This project aims to train a Linear Discriminative Learning (LDL) model for morphological analysis of three languages—Polish, German, and Italian. Inspired by the study of Baayen et al. (2019), this work evaluates the model's ability to predict both word forms and semantics. Using the Unimorph dataset for morphological data and FastText embeddings for semantics, the project explores how well the LDL model generalizes across different language families.
- JudiLing.jl: A Julia library for training and evaluating LDL models.
- FastText: For pretrained word embeddings that provide semantic representations.
- Unimorph Dataset: For morphological data on Polish, German, and Italian.
- Sense Prediction: On the train set, sense prediction achieves over 90% accuracy for all categories in German and for nouns and adjectives in Polish. On the test set, only Polish adjectives and verbs maintain over 80% accuracy, while other results vary between 27% for German nouns and 79% for German adjectives.

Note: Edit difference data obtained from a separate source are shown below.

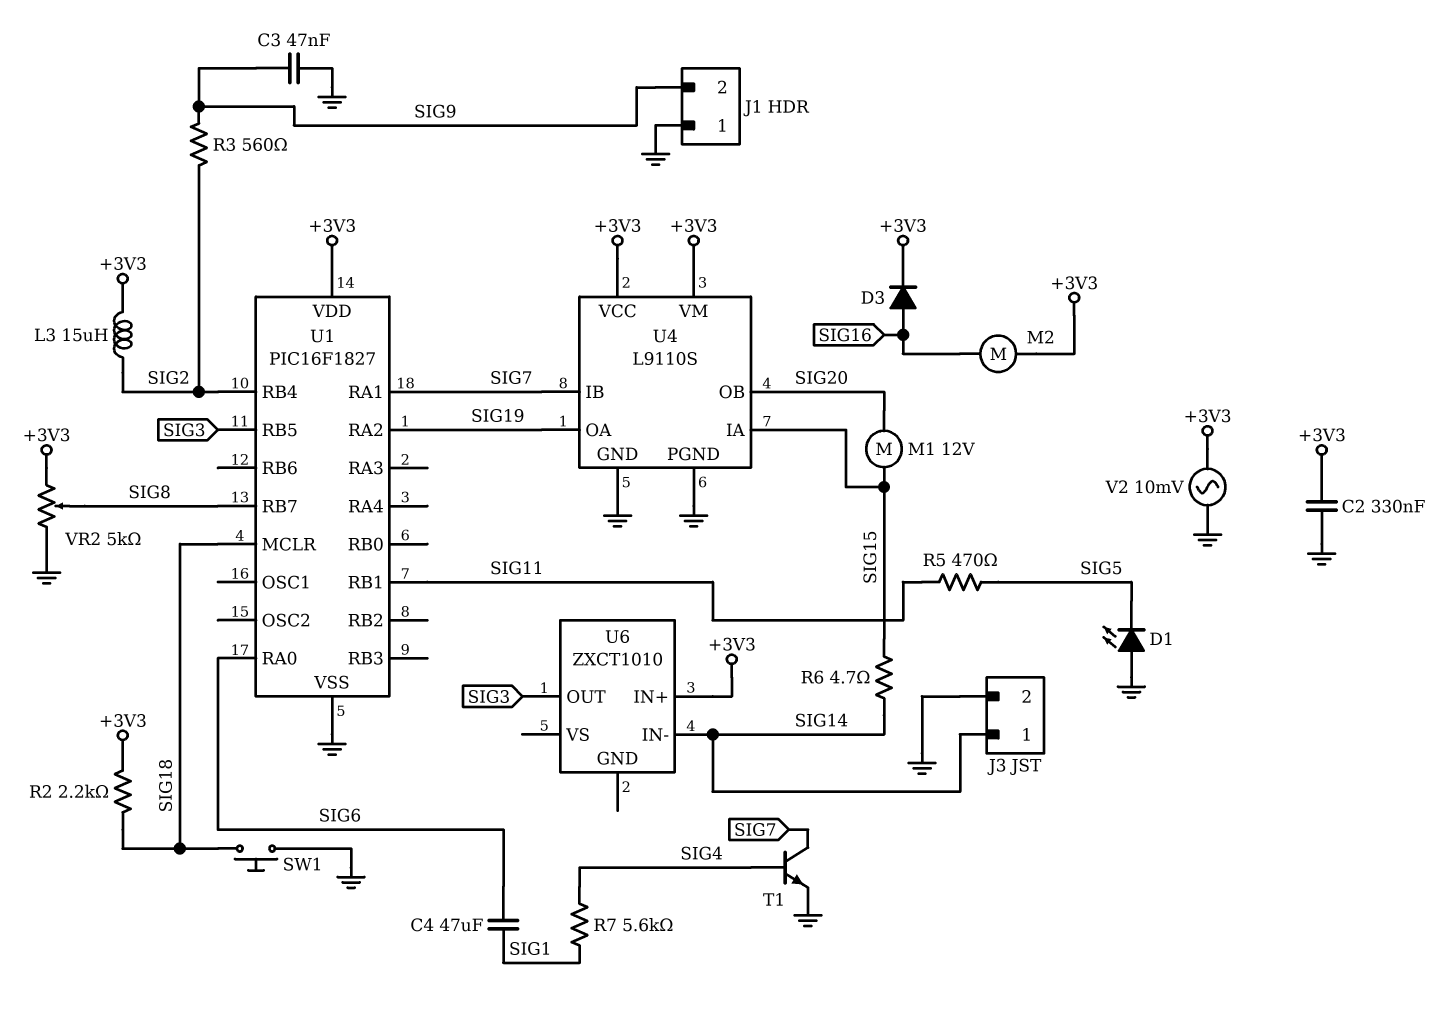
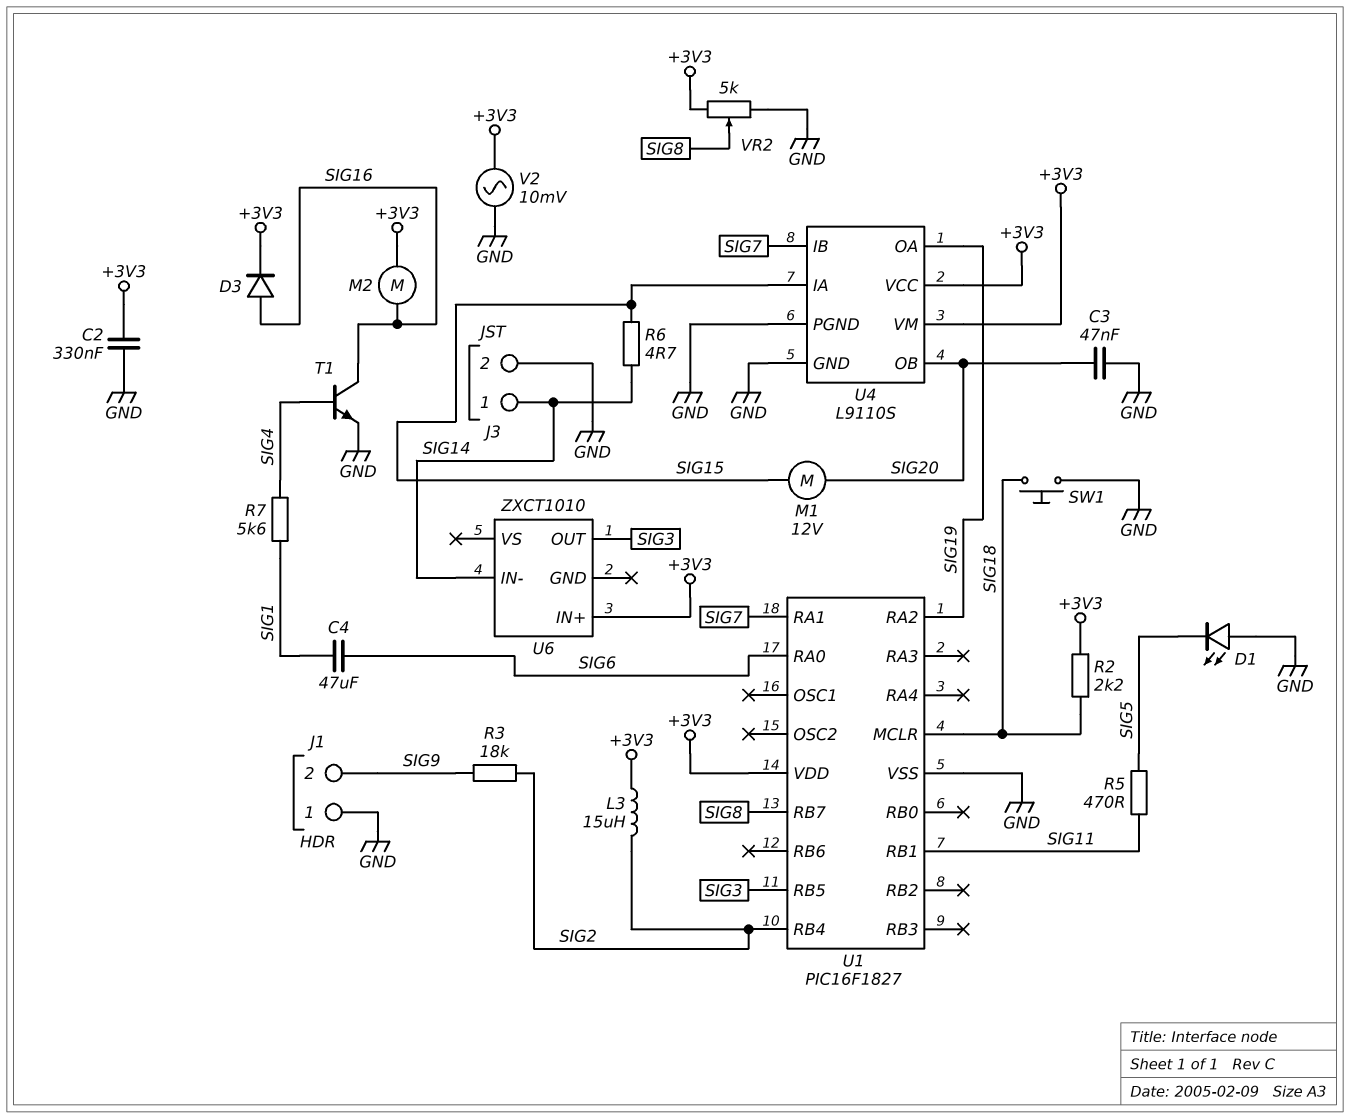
C3: 47nF (GND, SIG9) -> 47nF (GND, SIG20)
R3: 560 (SIG2, SIG9) -> 18k (SIG2, SIG9)
T1: NPN (B SIG4, C SIG7, E GND) -> NPN (B SIG4, C SIG16, E GND)

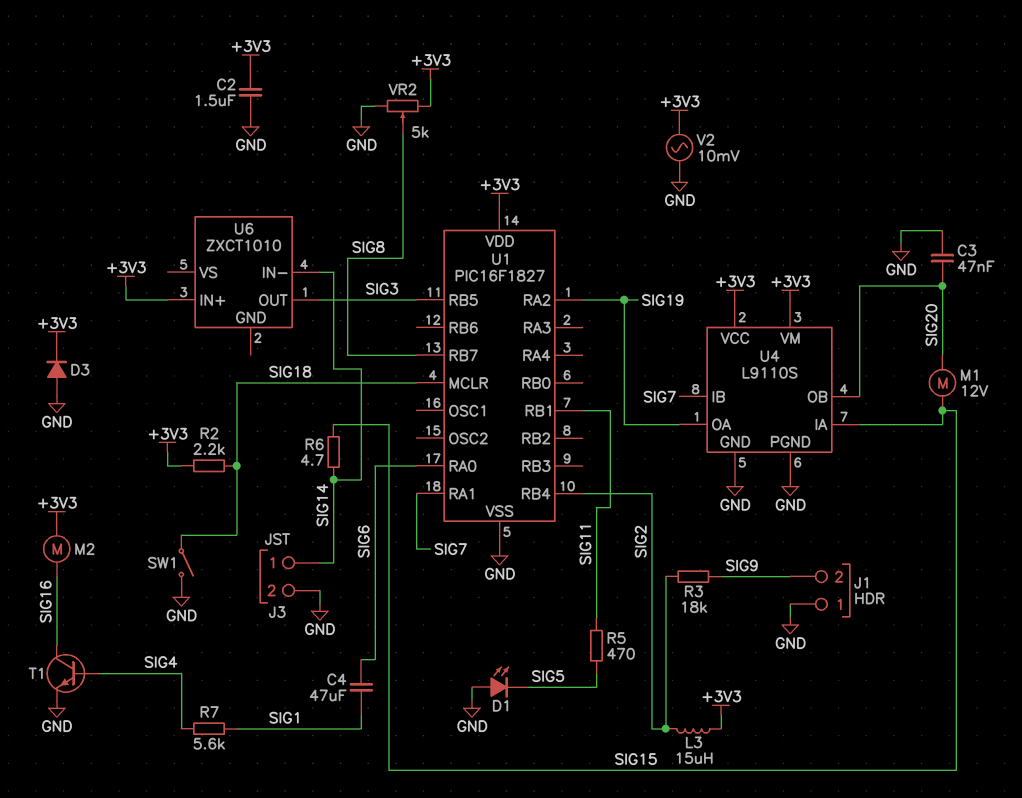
C2: 330nF (+3V3, GND) -> 1.5uF (+3V3, GND)
D3: diode (A SIG16, K +3V3) -> diode (A GND, K +3V3)
SW1: button (GND, SIG18) -> switch (GND, SIG18)

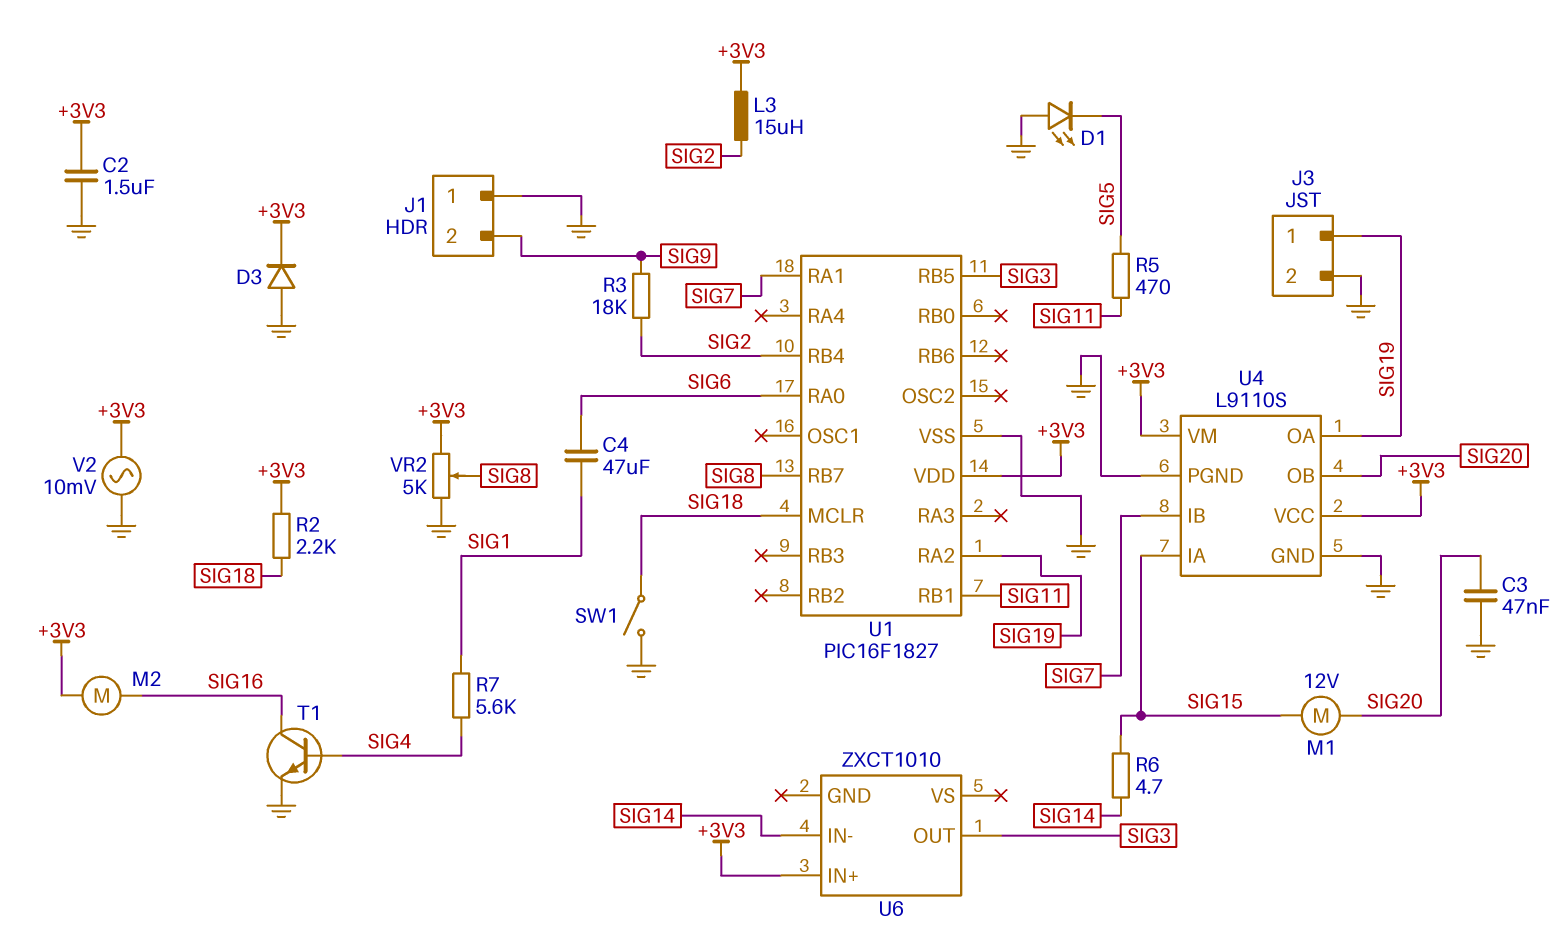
J3 pin 1: SIG14 -> SIG19

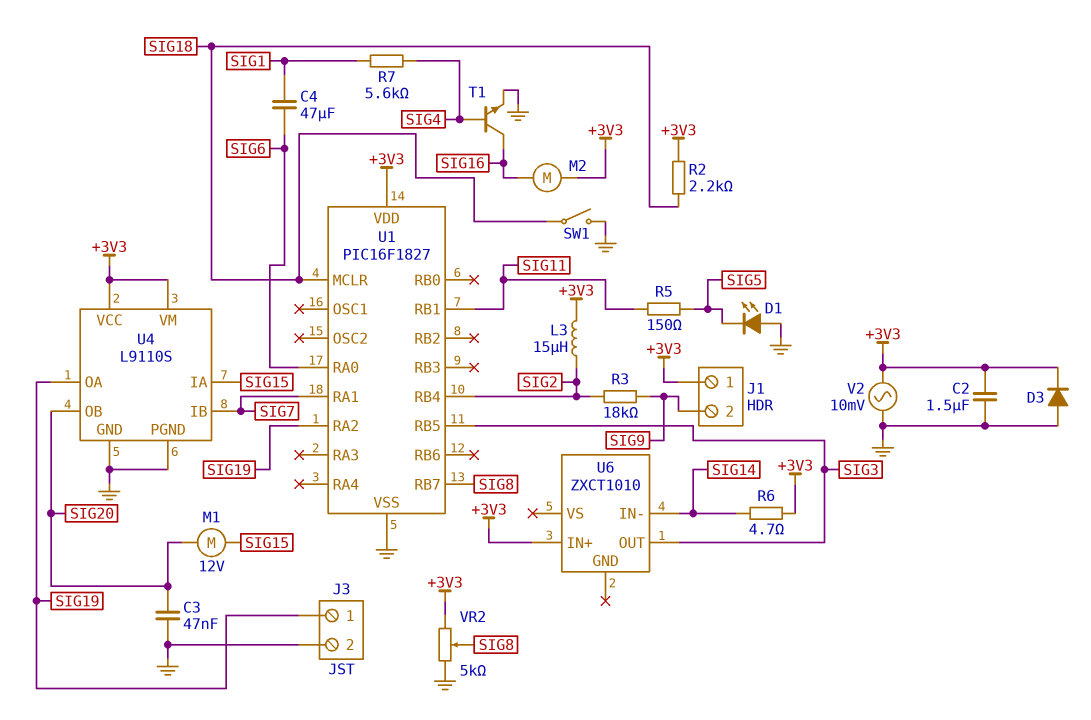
J1 pin 1: GND -> +3V3
R5: 470 (SIG5, SIG11) -> 150 (SIG5, SIG11)
R6: 4.7 (SIG14, SIG15) -> 4.7 (+3V3, SIG14)

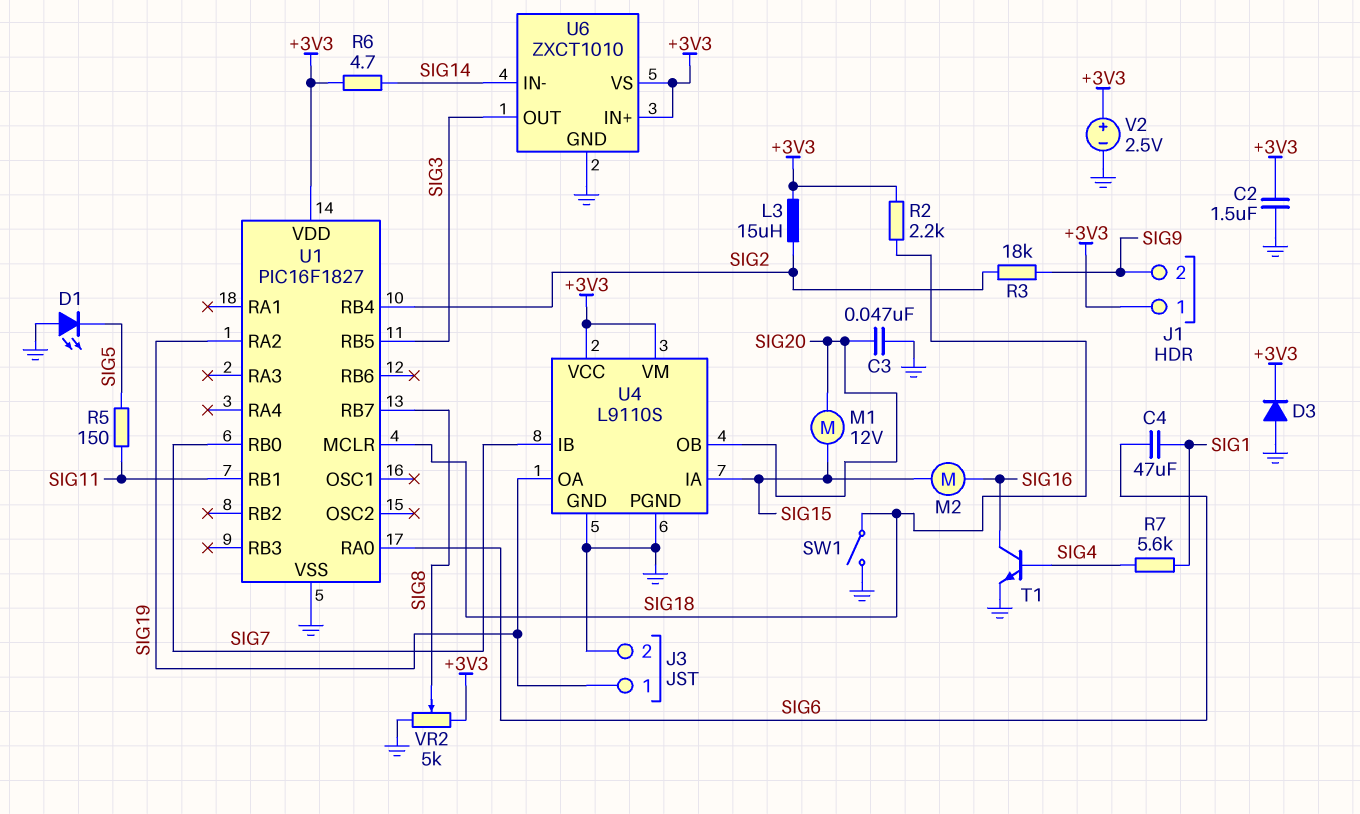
M2: motor (+3V3, SIG16) -> motor (SIG15, SIG16)
U1 pin RA1: SIG7 -> none
U1 pin RB0: none -> SIG7
U6 pin GND: none -> GND
U6 pin VS: none -> +3V3
V2: AC 10mV (+3V3, GND) -> 2.5V (plus +3V3, minus GND)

- Form Prediction: The model performs significantly better in sense prediction than in form prediction. Form prediction accuracy reaches over 50% for all categories in Polish and German nouns but drops to 8% for Italian verbs on the test set.
- Model Outputs: The model correctly produces words such as ‘mietowy’ (mint-colored) and ‘dwuspadowy’ (gabled, of a roof). Notably, it outputs the synonym ‘niemale’ for ‘spore’ (meaning quite big), indicating semantic closeness, despite being a different form. Additionally, the model generated a non-existent word *‘niespodziemale’, which follows Polish morphological rules. Such examples suggest that the model has captured some aspects of the language’s morphology, even if they are not reflected in the accuracy evaluation.

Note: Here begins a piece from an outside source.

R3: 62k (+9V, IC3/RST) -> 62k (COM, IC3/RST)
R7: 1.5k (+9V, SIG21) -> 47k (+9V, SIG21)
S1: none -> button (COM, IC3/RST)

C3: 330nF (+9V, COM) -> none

- Difficulty in Form Prediction: The model struggles with predicting exact forms compared to sense predictions. The lower accuracy for Italian verbs and the complexity of verb morphology may contribute to these challenges.
- Generalization Across Languages: While Polish shows the highest accuracy, German and Italian demonstrate more variability in results, particularly for nouns and verbs, highlighting the differences in morphological complexity.